Wenn man über die Mainbrücke durch Sachsenhausen nach einer von den kleinen Höhen geht, die den Blick über Stadt und Fläche ein wenig erleichtern, wenn auch nirgends ganz ermöglichen, so sieht man an den einschließenden Bergen die alten Türme, die einst Frankfurt bewachten. Das erinnert daran, daß dieser vortrefflich gelegene Raum nie eine politisch ausgezeichnete Stellung gewann. Frankfurt ist ein Bürgerhaus geblieben für und für. Daß die Landstraßen von England und Holland nach Italien und Österreich, von Nord- und Süddeutschland, der Schweiz und Frankreich sich hier kreuzen, daß dies Land überall willkommene Arme nach den reichsten Gebieten unseres Vaterlandes streckt, ist eigentlich nur dazu ausgebeutet worden, ein wenig vorteilhaften Handel zu treiben.

Frankfurt, wo bist du? Auf der Börse bei den Kursen, auf der Mainlust beim Schoppen, im »Schwan« zur Tafel, auf dem »Museum« eine Vorlesung zu hören, oder in den Bibliotheken, um Journale zu lesen! Jetzt ist auch die Bildsäulenepidemie in Frankfurt eingebrochen, und man spricht vom Modell und antikem oder modernem Kostüm. Gott segne den Geschmack! Jahrzehntelang haben die Schriftsteller, um einen Vorwurf zu haben, über den man sich ungestraft erhitzen durfte, gegen die Gleichgültigkeit und Undankbarkeit des Publikums gewettert. Es hieß ein Skandal, wie die großen Autoren und Dichter unbekränzt blieben.
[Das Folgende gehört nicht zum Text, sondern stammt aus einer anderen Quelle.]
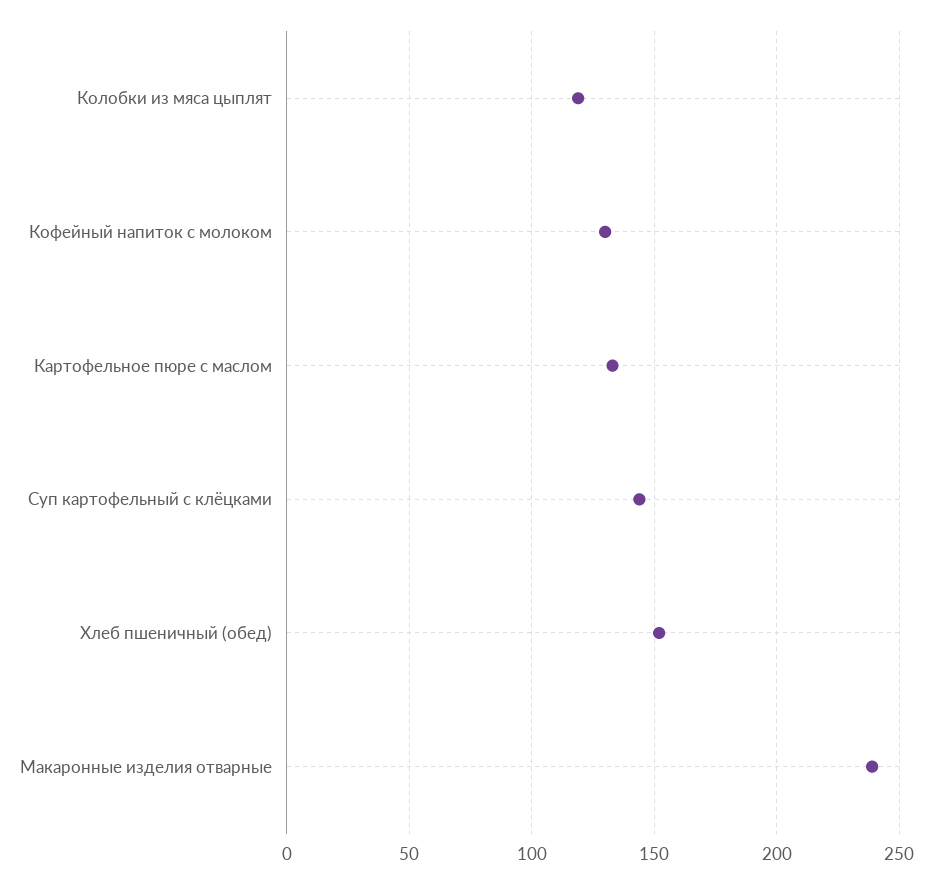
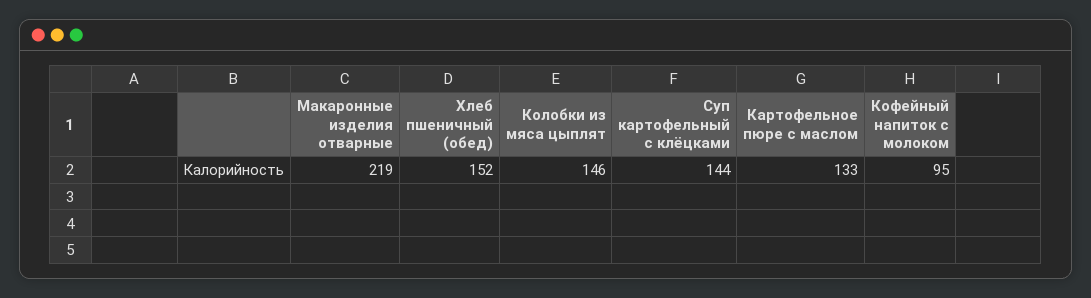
Колобки из мяса цыплят: 120 -> 146
Кофейный напиток с молоком: 130 -> 95
Макаронные изделия отварные: 240 -> 219

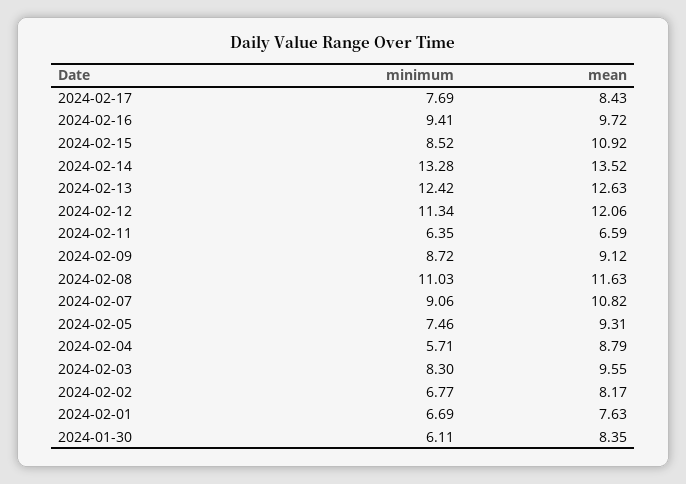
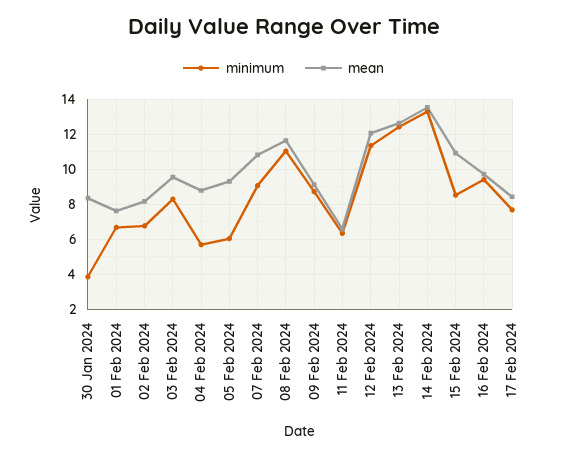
minimum, 2024-02-05: 7.46 -> 6
minimum, 2024-01-30: 6.11 -> 4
Das war bereits ein ewiges Thema, wie man zur Sommerszeit über die Hitze, im Winter über Kälte klagt, kein Mensch dachte an Erfolg. Nun haben wir eines der merkwürdigen Beispiele in der Naturgeschichte: so und so viel Schläge sind nötig gewesen auf einen tauben Fleck Erde, jeder Vorübergehende hat in der Zerstreuung mit zugeschlagen, kein Mensch erwartete einen Erfolg. Plötzlich wurde ein ergiebiger Quell angeschlagen. Jetzt wissen wir kaum, was mit dem unerschöpflichen Denkmalwasser anzufangen sei. Das Konversationslexikon wird steinern auf die Alleen gesetzt. Bald werden die Schriftsteller, denen der Stoff fehlt, dagegen schreiben. Das ist die Welt. Renne dagegen an, wer es vermag.

Jetzt ist die Börse die Weltseele. Ich hoffe, noch die Bildsäulen auch mit der Dividende figurieren zu sehen, da es sich doch hierbei immer nur um ein imaginäres Kapital handelt.
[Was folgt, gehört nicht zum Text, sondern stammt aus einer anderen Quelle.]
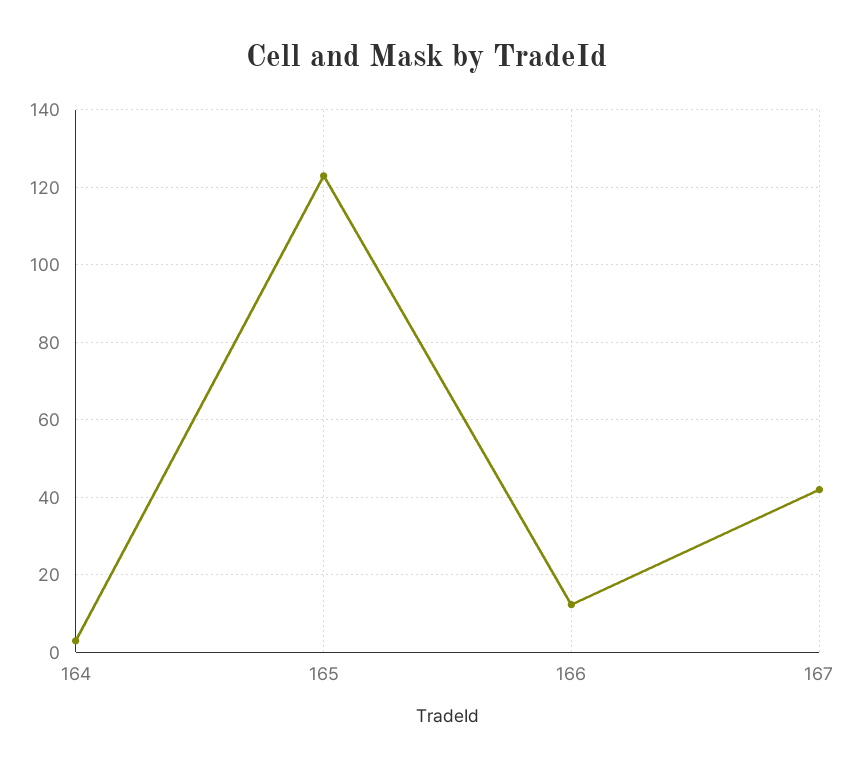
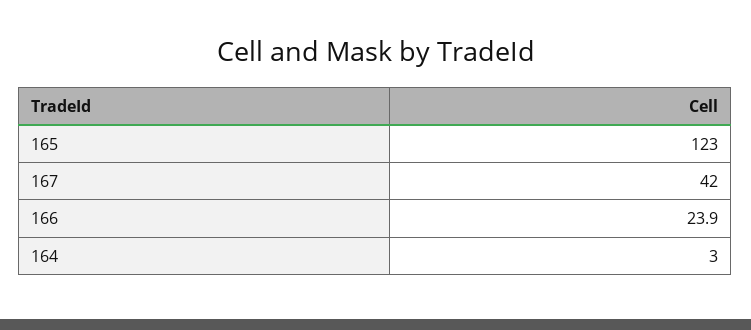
166: 12 -> 23.9

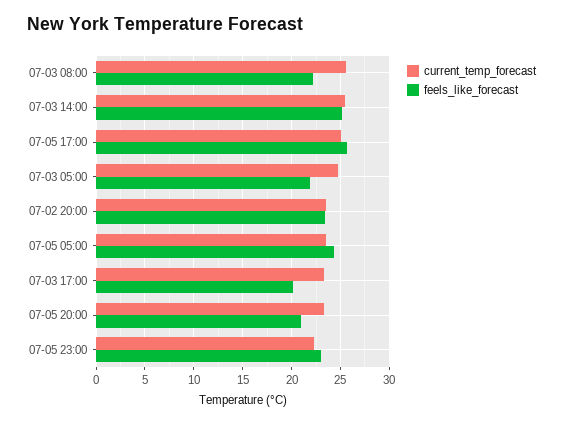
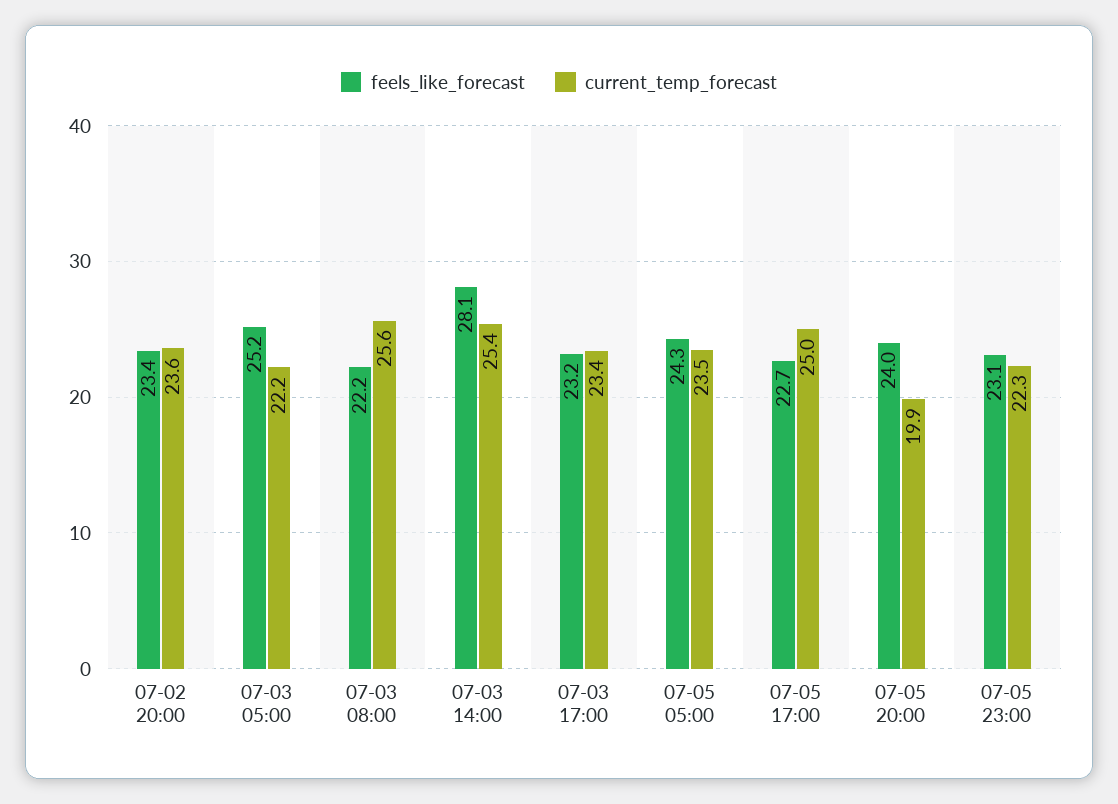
feels_like_forecast, 07-03 14:00: 25 -> 28.1
feels_like_forecast, 07-05 17:00: 26 -> 22.7
current_temp_forecast, 07-03 05:00: 25 -> 22.2
feels_like_forecast, 07-03 05:00: 22 -> 25.2
feels_like_forecast, 07-03 17:00: 20 -> 23.2
current_temp_forecast, 07-05 20:00: 23 -> 19.9
feels_like_forecast, 07-05 20:00: 21 -> 24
Wenn mein Freund Gutzkow, der Frankfurter wurde, auch darankommt, so bitte ich unvorgreiflich, in einem Basrelief abzubilden, wie wir uns an der Fahrgassenecke mit beiderseitigem Gelächter wiedererkennen. Dieses Basrelief würde ein ganzes Stück Literaturgeschichte enthalten. Man hat zusammen für die Beglückung der Menschen geschwärmt und ungeduldig getrachtet, die Welt verbessern zu dürfen. Man trennt sich, zerdrückt eine Träne und verspricht, für seine Ideale zu kämpfen. Der nächste Weg führt ins Gefängnis. Der eine kommt bald hinein und bleibt lange darin, der andere wird später auch auf kurze Zeit eingesperrt. Die Namen beider Schriftsteller werden verfemt, die Welt geht im Galopp weiter. Keiner weiß recht wohin, man wird fortgerissen und plötzlich – begegnet man sich wieder in Frankfurt in der Fahrgasse. Und seltsam: man lacht – sind wir nicht moderne Menschen? Noch vor zwanzig Jahren hätte man sich bei solchen Gelegenheiten tragisch umarmt und viel Tränen verschwendet.